### TASK REQUIREMENTS
a – In the article on Muslim feminism in Europe, what does the French writer Houellebec call Islam?
b – Using the article on Muslim feminism in Europe, explain why Muslim feminists say the oppressor is not the religion itself.
c – From the article on Muslim feminism in Europe, pull out the stretch from "European mainstream society" through "Muslim hate rhetoric.".

### SELECTED EXTRACT
********************

Europe’s Muslim Feminism Renewal—Part III

by Karine Ancellin Saleck
Belgium

Part III of III

European mainstream society has been totally deaf to the claims of its Muslims believers. Muslim feminists bring to life the humanist aspect of the faith (or culture) together, giving it an active twist, and that is the foundation of an answer to people like the French ‘writer’ Houellebec, who calls Islam “the stupidest religion of all,” and all those now engaged in Arab or Muslim hate rhetoric.

Muslim feminists offer some kind of response to the rampant Islamophobia. They lighten the hearts that are burdened with downgrading images of Islam, with deaths of Muslims youths, with the humiliation heaped on even those who are only remotely linked to the religion. They scan the Koran to find quotes that advocate humanism, human rights, and rights of women. They speak of universal rights abducted in Muslim countries by male dominant powers, although they are unambiguously present in the scriptures. Their very appealing new thought is that the opressor is not the religion, but the macho reading that was made of its texts, which is related to the different cultural heritage of each country.

********************

### DATASET EXCERPTS
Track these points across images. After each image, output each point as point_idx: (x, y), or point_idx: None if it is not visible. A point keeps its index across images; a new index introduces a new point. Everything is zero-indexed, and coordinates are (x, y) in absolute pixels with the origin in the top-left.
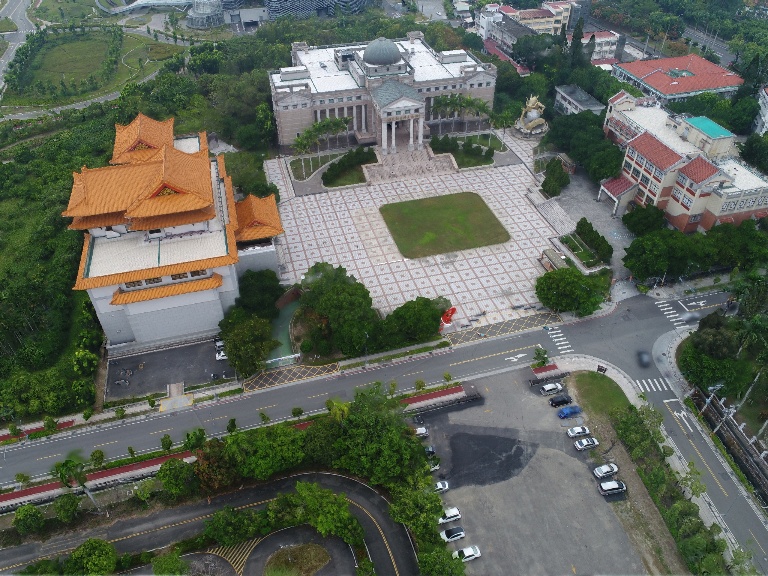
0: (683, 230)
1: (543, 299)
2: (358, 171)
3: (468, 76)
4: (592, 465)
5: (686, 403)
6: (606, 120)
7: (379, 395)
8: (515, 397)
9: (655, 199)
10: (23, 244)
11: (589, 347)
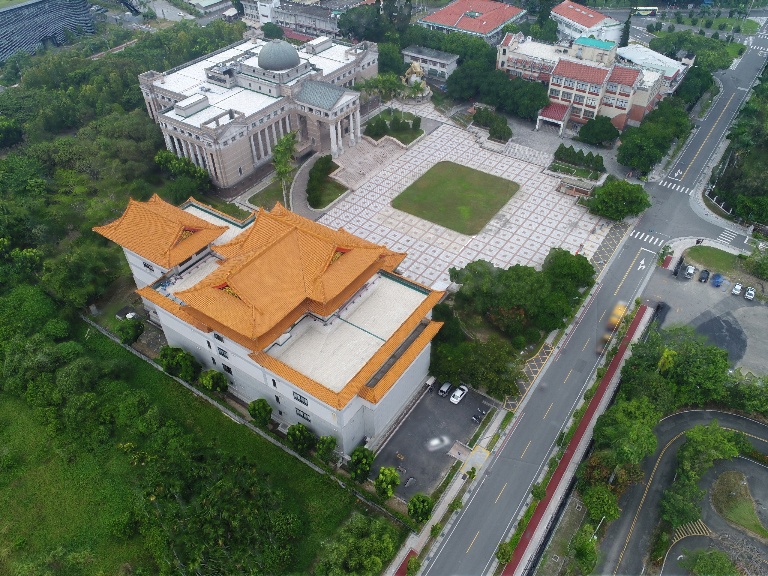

********************

### SOLUTIONS TO THE TASKS
a – He calls it "the stupidest religion of all."

b – They say universal rights, including the rights of women, are clearly present in the scriptures but were taken away in Muslim countries by male dominant powers. So the blame falls on the macho reading of the texts, which is tied to each country's own cultural heritage.

c –
European mainstream society has been totally deaf to the claims of its Muslims believers. Muslim feminists bring to life the humanist aspect of the faith (or culture) together, giving it an active twist, and that is the foundation of an answer to people like the French ‘writer’ Houellebec, who calls Islam “the stupidest religion of all,” and all those now engaged in Arab or Muslim hate rhetoric.